Ours d’or Berlinale 2016

Un choc salutaire face à la menace de l’indifférence.
Libération

Gianfranco Rosi, lui, a vécu là plus d’un an. Il a regardé, écouté, filmé, puis monté les images de vie, de mort, sans commentaire. Elles dessinent un monde terrifiant dont, après avoir vu « Fuocoammare » (ours d’or à Berlin), nul ne pourra oublier qu’il est le sien.
Le Nouvel Observateur

A voir absolument.
L’Express

SYNOPSIS

Samuele a 12 ans et vit sur une île au milieu de la mer. Cette île s’appelle Lampedusa et c’est une frontière hautement symbolique de l’Europe, traversée ces 20 dernières années par des milliers de migrants en quête de liberté.

CRITIQUE

Il y a plus de six mois que ce documentaire fait sensation, depuis son Ours d’or au festival de Berlin. En Italie, le chef du gouvernement, Matteo Renzi, en a fait faire des copies DVD pour ses vingt-sept homologues européens. Même le pape a demandé à voir Fuocoammare et à rencontrer Gianfranco Rosi. Un homme de cinéma étonnant qui rejette le principe habituel de l’interview et tout ce qui peut ressembler à du reportage. Au lieu de s’effacer devant la réalité, il impose son style. Pour regarder l’île de Lampedusa, où l’arrivée de migrants génère des situations d’urgence sans fin, il a choisi la patience. Au fil de plans lents, méditatifs, il construit une vision différente, décisive : à un sujet souvent couvert par les télévisions, il réussit à donner une dimension inédite.

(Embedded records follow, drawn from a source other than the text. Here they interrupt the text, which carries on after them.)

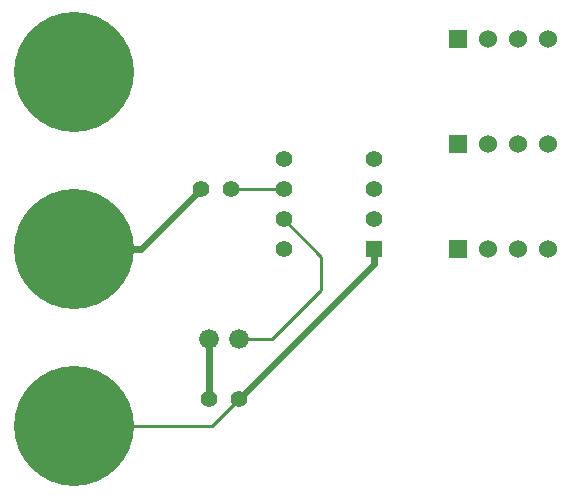
<source format=gtl>
G04 (created by PCBNEW-RS274X (2012-apr-16-27)-stable) date sáb 27 may 2017 18:23:09 VET*
G01*
G70*
G90*
%MOIN*%
G04 Gerber Fmt 3.4, Leading zero omitted, Abs format*
%FSLAX34Y34*%
G04 APERTURE LIST*
%ADD10C,0.006000*%
%ADD11C,0.055000*%
%ADD12C,0.066000*%
%ADD13R,0.055000X0.055000*%
%ADD14C,0.400000*%
%ADD15R,0.060000X0.060000*%
%ADD16C,0.060000*%
%ADD17C,0.010000*%
%ADD18C,0.024000*%
G04 APERTURE END LIST*
G54D10*
G54D11*
X63750Y-33500D03*
X64750Y-33500D03*
X64000Y-40500D03*
X65000Y-40500D03*
G54D12*
X64000Y-38500D03*
X65000Y-38500D03*
G54D13*
X69500Y-35500D03*
G54D11*
X69500Y-34500D03*
X69500Y-33500D03*
X69500Y-32500D03*
X66500Y-32500D03*
X66500Y-33500D03*
X66500Y-34500D03*
X66500Y-35500D03*
G54D14*
X59500Y-41400D03*
X59500Y-29600D03*
X59500Y-35500D03*
G54D15*
X72300Y-32000D03*
G54D16*
X73300Y-32000D03*
X74300Y-32000D03*
X75300Y-32000D03*
G54D15*
X72300Y-28500D03*
G54D16*
X73300Y-28500D03*
X74300Y-28500D03*
X75300Y-28500D03*
G54D15*
X72300Y-35500D03*
G54D16*
X73300Y-35500D03*
X74300Y-35500D03*
X75300Y-35500D03*
G54D17*
X64750Y-33500D02*
X66500Y-33500D01*
G54D18*
X59500Y-35500D02*
X61750Y-35500D01*
X61750Y-35500D02*
X63750Y-33500D01*
X64000Y-40500D02*
X64000Y-38500D01*
G54D17*
X65000Y-38500D02*
X66100Y-38500D01*
X67750Y-35750D02*
X66500Y-34500D01*
X67750Y-36850D02*
X67750Y-35750D01*
X66100Y-38500D02*
X67750Y-36850D01*
G54D18*
X69500Y-35500D02*
X69500Y-36000D01*
X69500Y-36000D02*
X65000Y-40500D01*
G54D17*
X59500Y-41400D02*
X64100Y-41400D01*
X64100Y-41400D02*
X65000Y-40500D01*
M02*

</source>
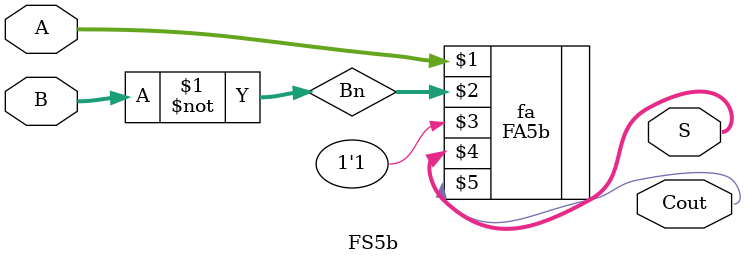
<source format=v>
module FS5b(A,B,S,Cout);
input [4:0] A,B;

output Cout;
output [4:0] S;

	wire [4:0] Bn;
	assign Bn = ~B;
	FA5b fa(A,Bn,1'b1,S,Cout);
endmodule
</source>
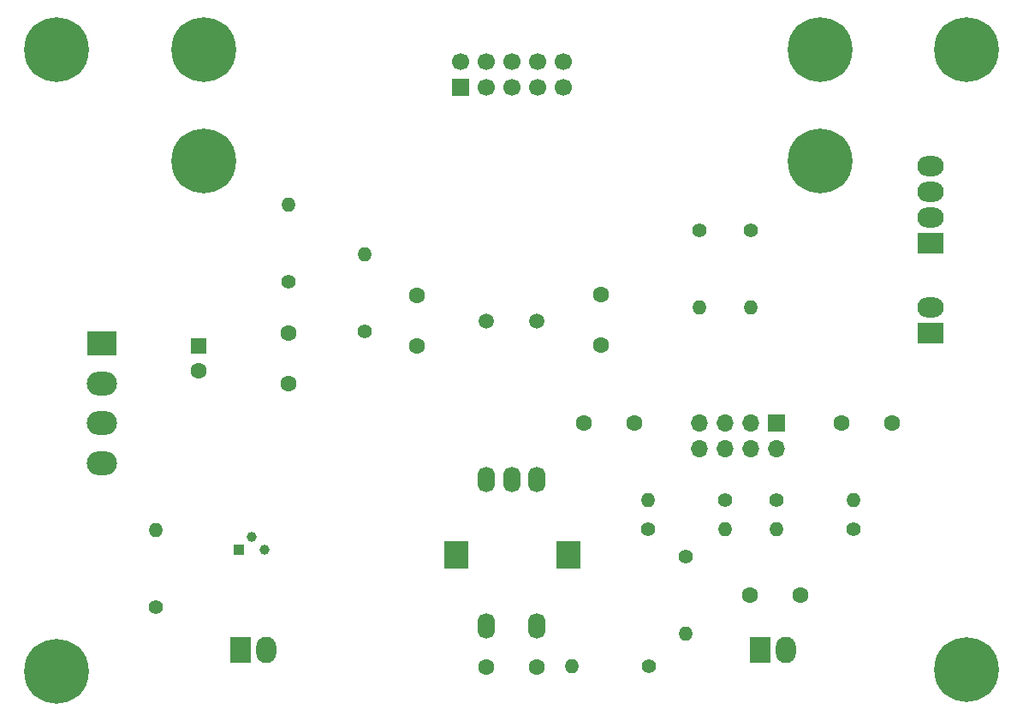
<source format=gbr>
G04 #@! TF.FileFunction,Soldermask,Top*
%FSLAX46Y46*%
G04 Gerber Fmt 4.6, Leading zero omitted, Abs format (unit mm)*
G04 Created by KiCad (PCBNEW 4.0.7-e2-6376~58~ubuntu16.04.1) date Thu Nov 16 14:30:51 2017*
%MOMM*%
%LPD*%
G01*
G04 APERTURE LIST*
%ADD10C,0.100000*%
%ADD11R,3.000000X2.350000*%
%ADD12O,3.000000X2.350000*%
%ADD13C,1.500000*%
%ADD14C,1.400000*%
%ADD15O,1.400000X1.400000*%
%ADD16C,6.400000*%
%ADD17C,0.800000*%
%ADD18R,1.600000X1.600000*%
%ADD19C,1.600000*%
%ADD20R,1.700000X1.700000*%
%ADD21O,1.700000X1.700000*%
%ADD22R,2.000000X2.600000*%
%ADD23O,2.000000X2.600000*%
%ADD24R,2.600000X2.000000*%
%ADD25O,2.600000X2.000000*%
%ADD26C,1.000000*%
%ADD27R,1.000000X1.000000*%
%ADD28R,2.400000X2.800000*%
%ADD29O,1.720000X2.540000*%
%ADD30C,1.700000*%
G04 APERTURE END LIST*
D10*
D11*
X99500000Y-74040000D03*
D12*
X99500000Y-78000000D03*
X99500000Y-81960000D03*
X99500000Y-85920000D03*
D13*
X137498000Y-71867000D03*
X142498000Y-71867000D03*
D14*
X117940000Y-67930000D03*
D15*
X117940000Y-60310000D03*
D16*
X95000000Y-45000000D03*
D17*
X97400000Y-45000000D03*
X96697056Y-46697056D03*
X95000000Y-47400000D03*
X93302944Y-46697056D03*
X92600000Y-45000000D03*
X93302944Y-43302944D03*
X95000000Y-42600000D03*
X96697056Y-43302944D03*
D16*
X185000000Y-45000000D03*
D17*
X187400000Y-45000000D03*
X186697056Y-46697056D03*
X185000000Y-47400000D03*
X183302944Y-46697056D03*
X182600000Y-45000000D03*
X183302944Y-43302944D03*
X185000000Y-42600000D03*
X186697056Y-43302944D03*
D16*
X185000000Y-106302944D03*
D17*
X187400000Y-106302944D03*
X186697056Y-108000000D03*
X185000000Y-108702944D03*
X183302944Y-108000000D03*
X182600000Y-106302944D03*
X183302944Y-104605888D03*
X185000000Y-103902944D03*
X186697056Y-104605888D03*
D16*
X95000000Y-106500000D03*
D17*
X97400000Y-106500000D03*
X96697056Y-108197056D03*
X95000000Y-108900000D03*
X93302944Y-108197056D03*
X92600000Y-106500000D03*
X93302944Y-104802944D03*
X95000000Y-104100000D03*
X96697056Y-104802944D03*
D16*
X109500000Y-45000000D03*
D17*
X111900000Y-45000000D03*
X111197056Y-46697056D03*
X109500000Y-47400000D03*
X107802944Y-46697056D03*
X107100000Y-45000000D03*
X107802944Y-43302944D03*
X109500000Y-42600000D03*
X111197056Y-43302944D03*
D16*
X170500000Y-45000000D03*
D17*
X172900000Y-45000000D03*
X172197056Y-46697056D03*
X170500000Y-47400000D03*
X168802944Y-46697056D03*
X168100000Y-45000000D03*
X168802944Y-43302944D03*
X170500000Y-42600000D03*
X172197056Y-43302944D03*
D16*
X109500000Y-56000000D03*
D17*
X111900000Y-56000000D03*
X111197056Y-57697056D03*
X109500000Y-58400000D03*
X107802944Y-57697056D03*
X107100000Y-56000000D03*
X107802944Y-54302944D03*
X109500000Y-53600000D03*
X111197056Y-54302944D03*
D16*
X170500000Y-56000000D03*
D17*
X172900000Y-56000000D03*
X172197056Y-57697056D03*
X170500000Y-58400000D03*
X168802944Y-57697056D03*
X168100000Y-56000000D03*
X168802944Y-54302944D03*
X170500000Y-53600000D03*
X172197056Y-54302944D03*
D18*
X109050000Y-74280000D03*
D19*
X109050000Y-76780000D03*
X148801000Y-74200000D03*
X148801000Y-69200000D03*
X117940000Y-73010000D03*
X117940000Y-78010000D03*
X130640000Y-74280000D03*
X130640000Y-69280000D03*
X147150000Y-81900000D03*
X152150000Y-81900000D03*
X177630000Y-81900000D03*
X172630000Y-81900000D03*
X142500000Y-106030000D03*
X137500000Y-106030000D03*
X163560000Y-98990000D03*
X168560000Y-98990000D03*
D20*
X166200000Y-81900000D03*
D21*
X166200000Y-84440000D03*
X163660000Y-81900000D03*
X163660000Y-84440000D03*
X161120000Y-81900000D03*
X161120000Y-84440000D03*
X158580000Y-81900000D03*
X158580000Y-84440000D03*
D22*
X113200000Y-104400000D03*
D23*
X115740000Y-104400000D03*
D24*
X181440000Y-73010000D03*
D25*
X181440000Y-70470000D03*
D24*
X181440000Y-64120000D03*
D25*
X181440000Y-61580000D03*
X181440000Y-59040000D03*
X181440000Y-56500000D03*
D22*
X164560000Y-104400000D03*
D23*
X167100000Y-104400000D03*
D26*
X114282400Y-93215700D03*
X115552400Y-94485700D03*
D27*
X113012400Y-94485700D03*
D14*
X161120000Y-89520000D03*
D15*
X153500000Y-89520000D03*
D14*
X166200000Y-89520000D03*
D15*
X173820000Y-89520000D03*
D14*
X163660000Y-62850000D03*
D15*
X163660000Y-70470000D03*
D14*
X158580000Y-62850000D03*
D15*
X158580000Y-70470000D03*
D14*
X153480000Y-92400000D03*
D15*
X161100000Y-92400000D03*
D14*
X125433000Y-72883000D03*
D15*
X125433000Y-65263000D03*
D14*
X173800000Y-92400000D03*
D15*
X166180000Y-92400000D03*
D14*
X104782800Y-100175300D03*
D15*
X104782800Y-92555300D03*
D14*
X153600000Y-106000000D03*
D15*
X145980000Y-106000000D03*
D14*
X157210000Y-95180000D03*
D15*
X157210000Y-102800000D03*
D28*
X134500000Y-95000000D03*
D29*
X137500000Y-87500000D03*
X140000000Y-87500000D03*
X142500000Y-87500000D03*
X137500000Y-102000000D03*
X142500000Y-102000000D03*
D28*
X145600000Y-95000000D03*
D20*
X134958000Y-48753000D03*
D30*
X134958000Y-46213000D03*
X137498000Y-48753000D03*
X137498000Y-46213000D03*
X140038000Y-48753000D03*
X140038000Y-46213000D03*
X142578000Y-48753000D03*
X142578000Y-46213000D03*
X145118000Y-48753000D03*
X145118000Y-46213000D03*
M02*

</source>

A partir de quelques portraits seulement — un médecin, un animateur d’une radio locale et la famille d’un garçon de 12 ans nommé Samuele —, une sorte de récit s’élabore. Quand les chansons s’arrêtent, la radio parle de naufragés, de réfugiés qui ont péri au large. Le médecin les a vus de près, ces morts. Et la grand-mère de Samuele lui raconte comment les hommes, pendant la guerre, avaient peur de s’embarquer la nuit sur une mer rendue rouge par les bombardements. La chanson Fuocoammare, « la mer en feu », date de cette époque. Et au moment où la grand-mère parle à Samuele, le tonnerre surgit à Lampedusa… Gianfranco Rosi établit des résonances subtiles, jamais soulignées. Autour de la mer, des échos très forts se répercutent. La réalité gronde. Et quand le cinéaste part lui-même au large avec les équipes de secours, il filme la mort d’aussi près que le médecin l’a vue. Une expérience terrible dont celui-ci dit : « Ça laisse comme un trou, un vide à l’intérieur. » Ce vide, on le ressent tout au long de Fuocoammare. Car c’est aussi le silence qui trouve un écho à travers ces images que n’accompagne aucun commentaire. Au milieu d’une mer immense, ce film éclaire, comme une fusée de détresse, un désert de réactions.